Goaltender Corey Crawford – who has excelled this postseason – will look to put a stopper to more of Boston’s chances. He yielded three goals on 54 shots (.944 SV%) in Game 1, allowing three or more for just the sixth time in 18 playoff games this season.

Bruins’ netminder, Tuukka Rask will be thinking the same thing. He gave up four goals on 63 shots (.937 SV%) in Game 1, marking only the fifth time (from 17) that he’d allowed three or more this postseason.

Chicago captain Jonathan Toews enters the game one day after being awarded the Frank J. Selke Award, given out annually to the forward displaying the best defensive skills. Toews was the favorite to win the award, but only just edged out Boston’s Patrice Bergeron, adding another wrinkle to the on-going Finals’ storyline.

The Chicago Blackhawks will look to build on Game 1's success.

The Chicago Blackhawks will look to build on Game 1’s success.

Boston Bruins vs. Chicago Blackhawks odds for 6/15/13 (Game 2) are available now.

With a 10-1 record at home this postseason, Chicago (-152) understandably opens as the favorite. Only the Detroit Red Wings have managed to pick up a road win at the United Center, but Boston (+138) has the ability to change that. The Bruins are 6-3-0 straight up in their last nine against Chicago.

Most sportsbooks have marginally narrowed the gap between the two sides on the moneyline.

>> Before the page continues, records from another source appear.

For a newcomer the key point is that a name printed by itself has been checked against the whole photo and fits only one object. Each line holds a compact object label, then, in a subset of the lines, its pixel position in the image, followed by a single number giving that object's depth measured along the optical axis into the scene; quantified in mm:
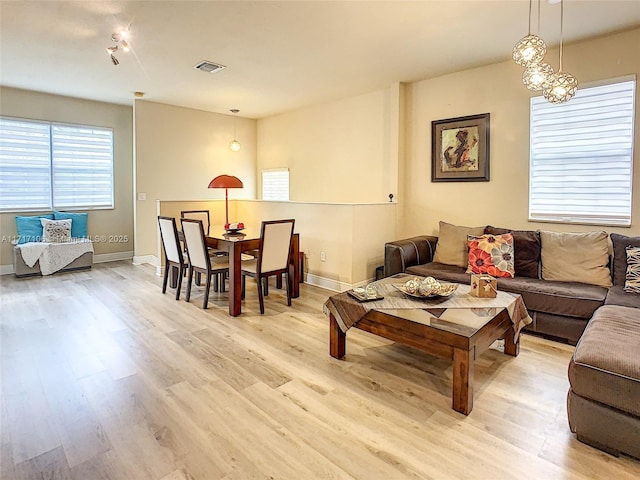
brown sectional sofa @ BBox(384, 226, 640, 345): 2949
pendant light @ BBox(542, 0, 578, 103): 2623
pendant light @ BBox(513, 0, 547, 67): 2398
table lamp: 4940
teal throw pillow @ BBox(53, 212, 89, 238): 5922
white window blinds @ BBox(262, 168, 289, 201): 7008
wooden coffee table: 2109
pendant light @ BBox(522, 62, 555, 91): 2568
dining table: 3773
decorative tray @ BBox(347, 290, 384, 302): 2639
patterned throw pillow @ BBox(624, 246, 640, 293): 2967
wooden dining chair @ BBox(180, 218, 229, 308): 3844
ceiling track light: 3422
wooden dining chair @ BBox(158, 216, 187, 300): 4215
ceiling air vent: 4241
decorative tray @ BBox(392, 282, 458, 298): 2678
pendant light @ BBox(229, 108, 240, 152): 7041
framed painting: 4320
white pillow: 5641
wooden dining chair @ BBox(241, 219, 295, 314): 3822
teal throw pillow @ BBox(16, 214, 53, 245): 5543
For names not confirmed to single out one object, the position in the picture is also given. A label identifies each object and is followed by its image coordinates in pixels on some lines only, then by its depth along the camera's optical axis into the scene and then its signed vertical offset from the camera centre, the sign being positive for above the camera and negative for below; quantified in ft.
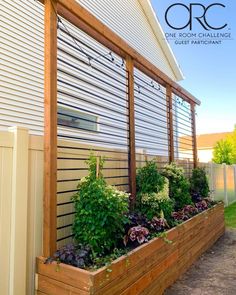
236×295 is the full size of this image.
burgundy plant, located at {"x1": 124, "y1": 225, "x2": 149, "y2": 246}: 7.74 -2.34
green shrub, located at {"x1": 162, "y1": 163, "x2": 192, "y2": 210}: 12.81 -1.20
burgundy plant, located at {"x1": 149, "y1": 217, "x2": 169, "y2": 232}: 9.10 -2.34
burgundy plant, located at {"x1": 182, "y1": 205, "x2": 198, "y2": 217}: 12.08 -2.45
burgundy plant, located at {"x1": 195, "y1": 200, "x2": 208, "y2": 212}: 13.70 -2.50
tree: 39.92 +1.45
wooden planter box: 5.74 -3.05
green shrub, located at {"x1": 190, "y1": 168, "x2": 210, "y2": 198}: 16.27 -1.41
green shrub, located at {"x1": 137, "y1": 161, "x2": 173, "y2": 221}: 9.98 -1.28
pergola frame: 6.47 +2.48
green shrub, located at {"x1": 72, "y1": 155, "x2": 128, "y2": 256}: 6.79 -1.49
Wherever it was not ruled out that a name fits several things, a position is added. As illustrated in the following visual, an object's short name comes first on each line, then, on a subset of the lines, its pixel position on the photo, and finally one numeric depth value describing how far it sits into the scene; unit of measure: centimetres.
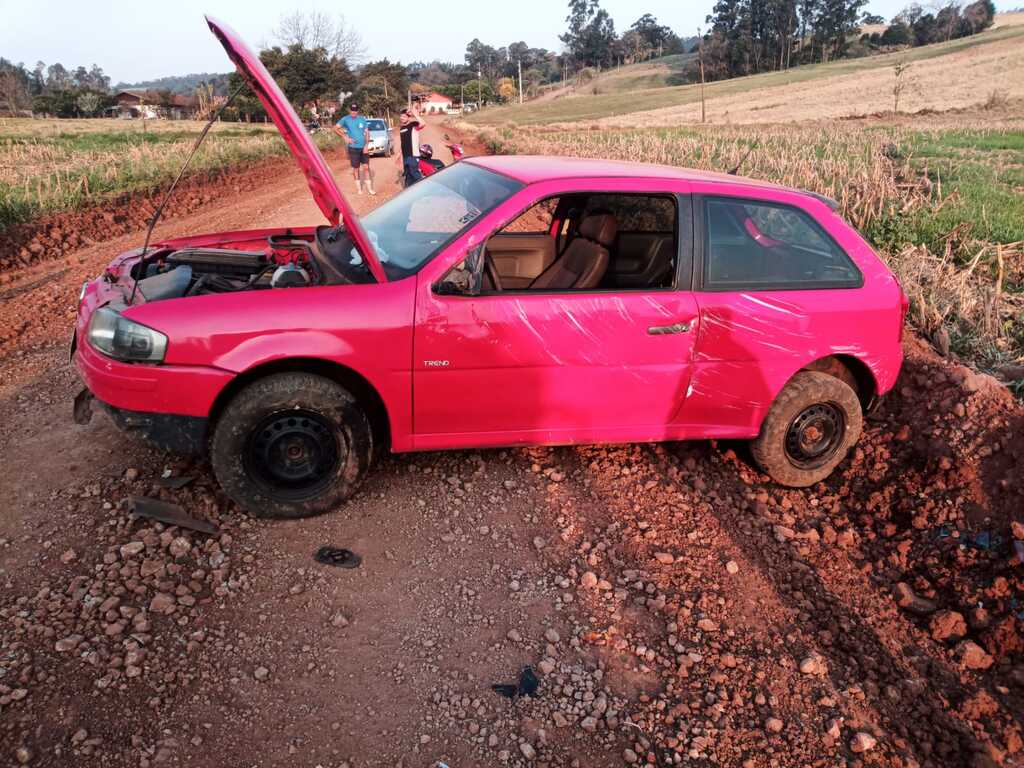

The over/under opened at five. Boston (8-7-2) has narrowly favored the over while Chicago (7-7-4) has split the over/under evenly. However, the last three Blackhawks games – including Game 1 in this series – and four of the last five have seen the total go over. That’s about the only hint at which way the over/under will go in Game 2, leaving bettors with a veritable crapshoot of a decision.